Sometimes I wouldn’t hear from her all day, and I’d be in bed and the door would open. She would call my name, then run to the bedroom and drop her overnight bag. Once she had on a trench coat and nothing else. She would dance, do her tease, do her belly dance, arouse me as she undressed to her skin, and jump under the covers with me. She would go to Malibu, to Lila’s place, call her parents from there, say good night, then drive to my bed.
And as we calmed down, we rested, touched, held fingers, cooled in beautiful silence.
She glowed. “Never felt this way.”
“You have to get home before the parents wake up?”
“My parents think I am staying in Malibu with Lila. She’s covering for me again.”
“Lila has it covered?”
“They never call her parents’ home, so her parents have no idea. It’s all sorted out.”
“Good to know you’re an expert at logistics.”
“But I have to leave early in the morning. We have relatives coming from Addis Ababa. It’s my parents’ twenty-fifth wedding anniversary, so we will have people coming from Ethiopia, Brooklyn, Minneapolis, Tampa, Boston, and Washington, DC. Everyone is staying at Ayres Suites. I will be overwhelmed. I won’t be able to see you for two days, so I want all the kisses I can get so I can survive.”
“Need a date?”
She made an “I’m sorry” face. “I have a date.”
“Really?”
“I have to go with an Ethiopian boy. For appearances.”
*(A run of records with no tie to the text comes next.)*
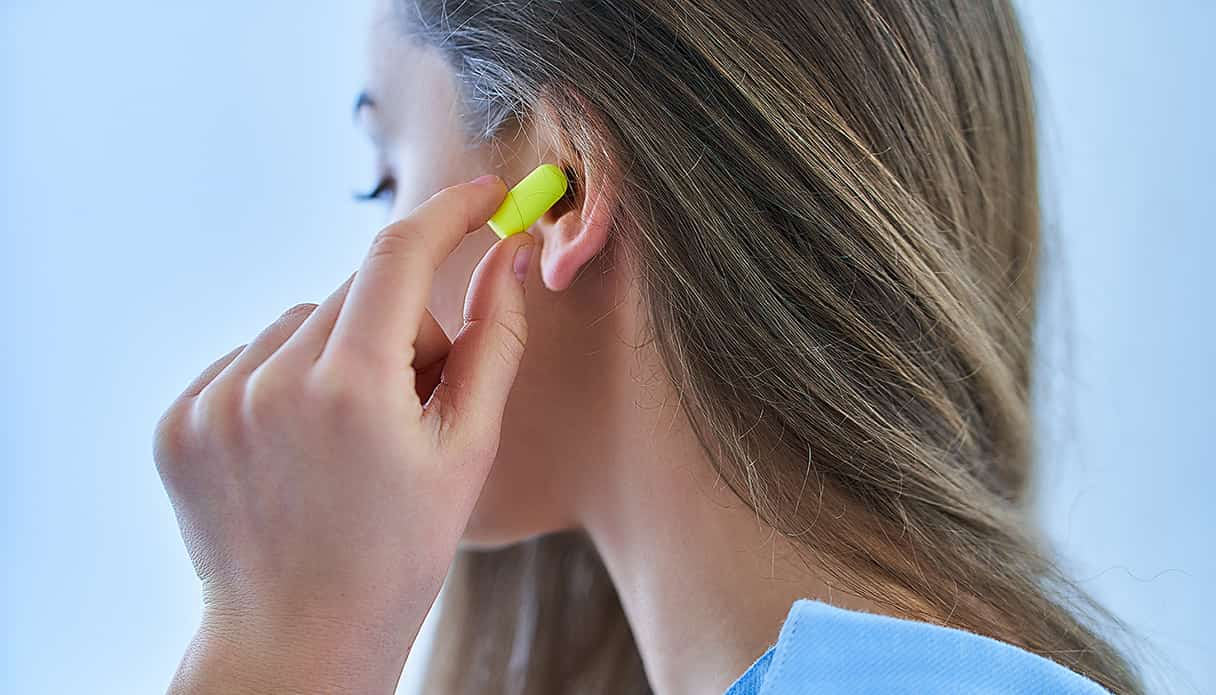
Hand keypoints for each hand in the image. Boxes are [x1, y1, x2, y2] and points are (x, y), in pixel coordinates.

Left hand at [154, 175, 532, 693]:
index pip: (400, 253)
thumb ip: (492, 342)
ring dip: (339, 352)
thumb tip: (507, 258)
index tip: (482, 196)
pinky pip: (249, 357)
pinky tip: (299, 446)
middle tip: (413, 402)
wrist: (297, 639)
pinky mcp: (179, 420)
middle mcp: (270, 384)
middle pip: (355, 294)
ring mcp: (214, 403)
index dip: (449, 213)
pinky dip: (284, 380)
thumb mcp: (468, 451)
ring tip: (349, 437)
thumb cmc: (399, 553)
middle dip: (399, 325)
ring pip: (301, 323)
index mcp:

“Are you sleeping with him?”
She made a “yuck” face. “No.”
“You like him?”
“He’s gay. It’s illegal to be gay in Ethiopia. I keep his secret and he keeps mine.”
“Bet you’re going to be dressed nice.”
“I’ll take pictures and get them developed at One-Hour Photo or Costco.”
The conversation was broken by the sound of sirens and ghetto birds. I eased up and looked out the window, made sure the doors were locked, took off the used condom, went back.
I asked, “So, you said that the Ethiopian calendar has thirteen months?”
“Twelve months of thirty days and then a thirteenth month. We celebrate our New Year with a lot of dance and song, and we have an Ethiopian coffee ceremony, a cultural fashion show, and storytelling from our leaders, the elders.”